Regarding your question, at one time in my life I struggled with very severe depression. At that point I knew little about antidepressants, but intuitively I knew they weren’t the answer for me. I was able to recover completely without antidepressant drugs.
It wasn’t until several years later that I began researching antidepressants extensively. But this research grew out of personal experience with depression – my own and that of others close to me – rather than a purely academic or political interest.
I think research is very clear that the definition of what constitutes “depression” has been continually expanded over the past decade to include milder and milder cases which could indeed be equivalent to “the problems of daily life”. However, as I pointed out in this article, they are specifically equivalent to “the problems of daily life in a society in which social support structures have broken down”. That’s an important distinction.
Some authors suggest there is a difference between “normal sadness”, which is sadness “in proportion to” life circumstances. For example, if a loved one passes away a certain amount of grief is expected, for a certain period of time. But – according to this model – if the person is still grieving after a given period, they are no longer sad. They’re now depressed.
There are several problems with this model. First, who defines how long the “appropriate” period is? In our society, the people who write the DSM define it. And that period is getting shorter and shorter. In DSM-IV, it is now two months! Which is to say that if your partner or mother or daughter passed away, you’d be allowed two months of “sadness” before you were labeled “clinically depressed”. In my opinion this is a thinly veiled PR campaign for antidepressant drugs.

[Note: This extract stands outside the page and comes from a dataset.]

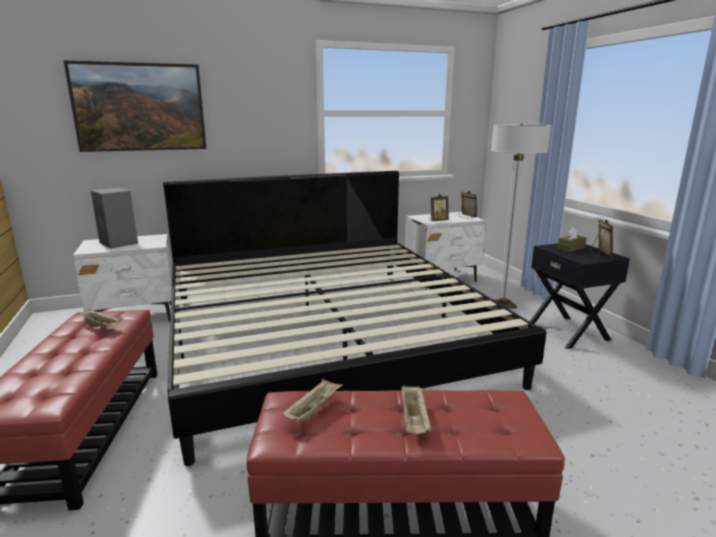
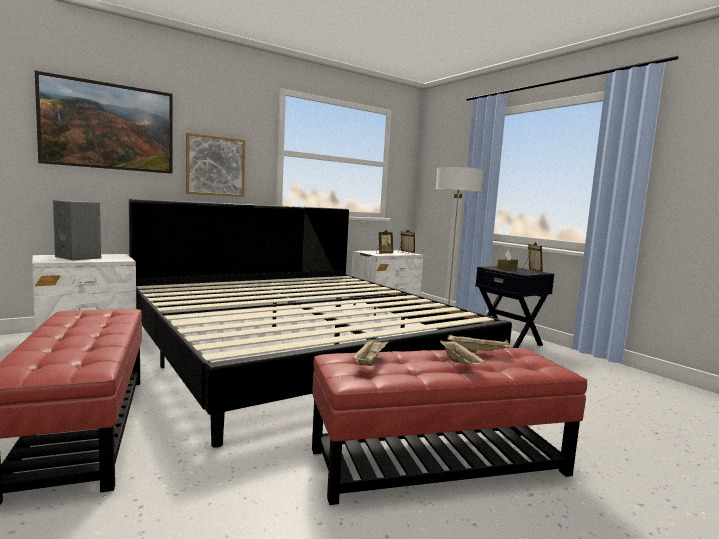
camera: 15 degrees left, 10 degrees down
beige tray [77,310,122,327] -> beige tray moved to [448,334,512,353]
none -> picture [186,133,245,197]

The other problem with that model is this: just because there may not be an obvious “trigger” for depression in someone’s life, that doesn’t mean there isn’t one. Someone might “have it all” on the surface: nice house, good job, attractive partner, two kids, etc. but perhaps they have lived a life that is not their own. Perhaps they are suffering from the loss of community in modern society, from the disconnection from nature that is now so prevalent, or from a lack of meaning and purpose in their lives.
I think there is always a “reason” for depression, however subtle it may be. And we do ourselves and our patients (if we are clinicians) a disservice by first turning to antidepressant drugs rather than exploring the true causes of our discontent and addressing our depression on that level.